The American criminal justice system contains numerous safeguards to prevent the conviction of innocent persons. The Bill of Rights provides nineteen separate rights for the alleged criminal offender, including the right to effective legal representation and the right to be judged without regard to race or creed. Despite these safeguards, wrongful convictions persist, and the issue has reverberated in the national debate over capital punishment.

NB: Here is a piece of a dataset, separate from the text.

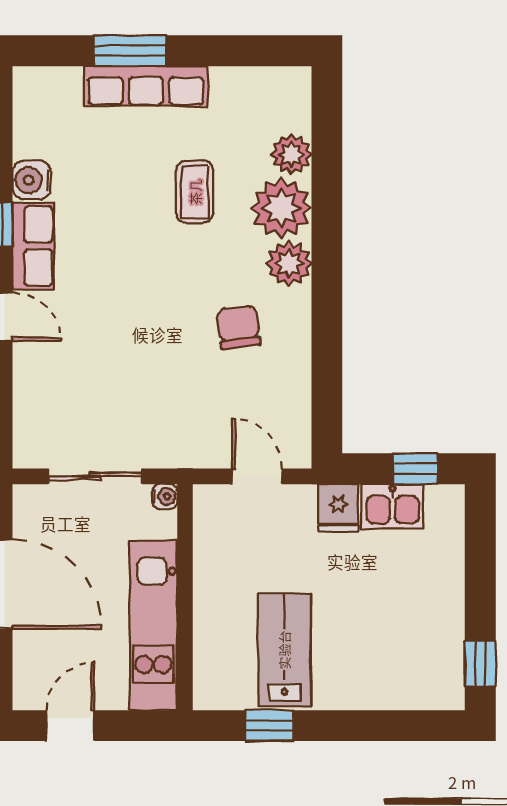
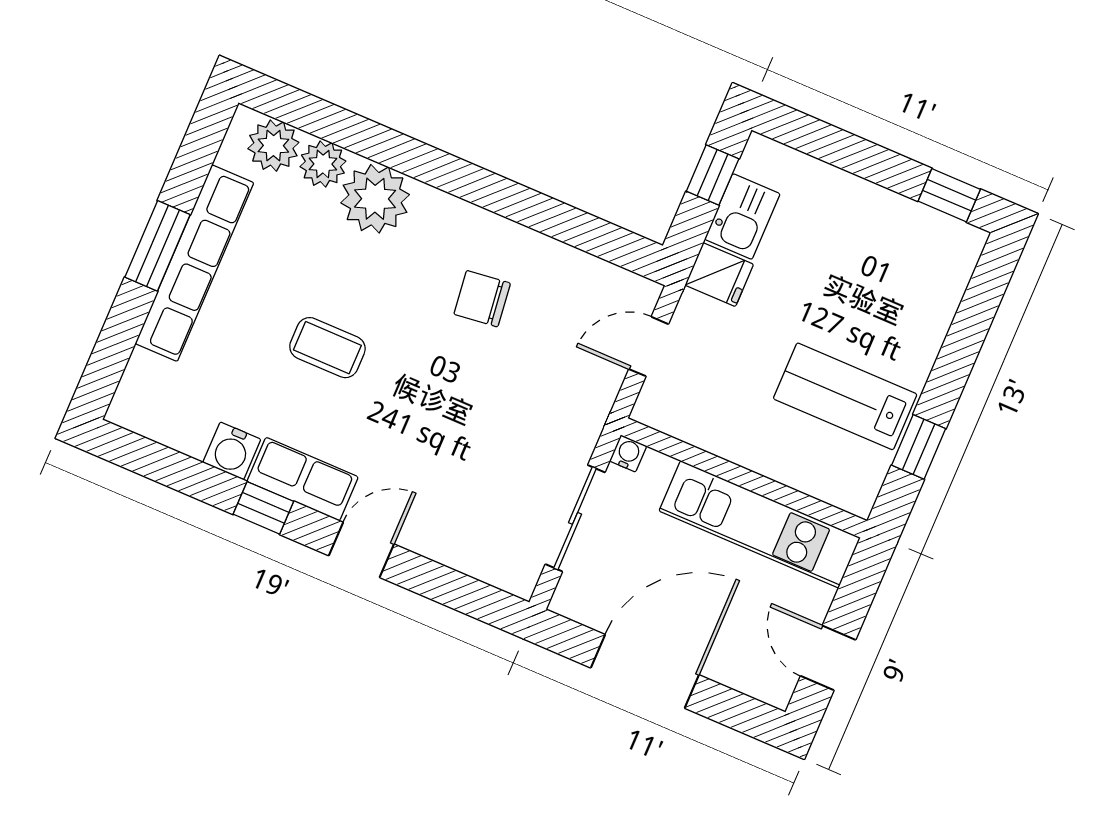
window: (130, 51) -> (158, 246), moved
row of seats: (146, 86) -> (194, 263), width x1.36
coffee table: (195, 192) -> (327, 348), moved
plant: (289, 264) -> (273, 146), moved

The essays in this volume are written from a cross-disciplinary perspective by some of the most eminent lawyers, criminologists, and social scientists in the field today. The articles are divided into four sections: the causes of wrongful convictions, the social characteristics of the wrongly convicted, case studies and personal histories, and suggestions for changes in the criminal justice system to prevent wrongful convictions. Contributors examine a broad range of issues, including the fallibility of eyewitness testimony, particularly in cross-racial identifications; the disadvantages faced by racial and ethnic minorities in the criminal justice system; and the impact of new technologies, especially DNA evidence, in freeing the innocent and bringing the guilty to justice. The book also asks such questions as: What legal characteristics do wrongful convictions share? What are the mechanisms that defendants and their attorneys use to overturn wrongful convictions? The book also provides case studies that offer specific examples of what can and does go wrong in the criminal justice system.